New Zealand's dairy goat industry aims to be a $400m a year export earner in the next two years
The owner of a British dairy goat farm at the centre of an international outcry over animal cruelty also owns a big Waikato dairy goat farm.
Angus Wielkopolski, reported to be the UK's biggest dairy goat farmer, owns the Yorkshire Dairy Goats company farm in East Yorkshire where animals weresecretly filmed being punched, kicked and slammed on their backs, and is a major shareholder in New Zealand-registered Elite Goats Milk UK, 60 per cent owner of a farm at Te Aroha.
The 1800 milking goats farm is operated by 40 per cent owner, Waikato resident Frans Janssen.
He said the treatment of goats in the video was "completely unacceptable" and would never happen on the Te Aroha farm.
Janssen said he had been dairy goat farming in New Zealand for 10 years and before that for many years The Netherlands. The farm had been audited more than 20 times in the past decade by an external auditor and had never failed scrutiny.

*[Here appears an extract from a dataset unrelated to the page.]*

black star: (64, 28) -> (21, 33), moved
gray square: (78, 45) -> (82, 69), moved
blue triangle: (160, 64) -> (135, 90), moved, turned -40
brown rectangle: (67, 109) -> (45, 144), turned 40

The company the farm supplies, Hamilton's award-winning infant formula exporter Dairy Goat Cooperative, also conducted audits of its supply farms, he said.
He said he was a well-respected farmer within the co-op and among other farmers and it was "really sad" the UK incident had been linked by a name to his operation.
Dairy Goat Cooperative chairman Campbell Storey told the Herald having previously visited the Te Aroha farm, which Angus Wielkopolski and Kathleen Wielkopolksa of Yorkshire received Overseas Investment Office approval to buy outright in 2018, he could vouch that Janssen was a "very good operator" and his animals were in "great condition".
Storey said he was dismayed at watching a Youtube video of the cruelty incident, filmed and released this week by animal welfare activist group Surge.
The UK's major supermarket chains, in response, have dropped all products from St Helen's Farm branded dairy products, which the Yorkshire Dairy Goat company supplied.
Angus Wielkopolski, whose address on New Zealand company records is given as St Helen's Farm, is reported to have been disgusted by the video and is considering closing his 4000-goat farm if he can't salvage its reputation.
Asked if he was comfortable about animal welfare standards at an operation linked to Wielkopolska in New Zealand, Storey said "I know the operator of the farm. It would be a totally different scenario."
The Te Aroha farm was one of the cooperative's "bigger" milk suppliers, he said. Suppliers had to buy shares to supply milk and no single shareholder was permitted to own more than 5 per cent of the cooperative. He believed the culprits in the UK would have been contractors.
The Herald has approached Yorkshire Dairy Goats for comment.
Wielkopolski is also a 33 per cent shareholder in New Zealand company Elite Goat Genetics. Janssen and Hamilton-based Animal Breeding Services hold the balance equally.
The Herald understands the business exports live goats and genetics.
The Wielkopolski-related investment in New Zealand's dairy goat industry - which aims to be a $400m a year export earner in the next two years - has become convoluted since May 2018, when "a partnership" of Angus Wielkopolski and Kathleen Wielkopolska of the UK was approved by the OIO to buy an operating dairy goat farm on 103ha on Manawaru Rd, near Te Aroha.
The price was withheld but is understood by the Herald to have been eight figures.
The applicant would enhance the operation by introducing the Yorkshire breed to New Zealand, increase jobs, enhance exports and milk supply, and provide "some oversight and participation by New Zealanders", said the OIO decision.
Herald inquiries show Elite Goat Milk was registered in November 2017. Directors were Wielkopolska, Wielkopolski and Janssen. Today the company is 60 per owned by Elite Goats Milk UK, which the British company register shows is 25-50 per cent owned by Angus Wielkoposki.
The company is represented in New Zealand by global law firm DLA Piper.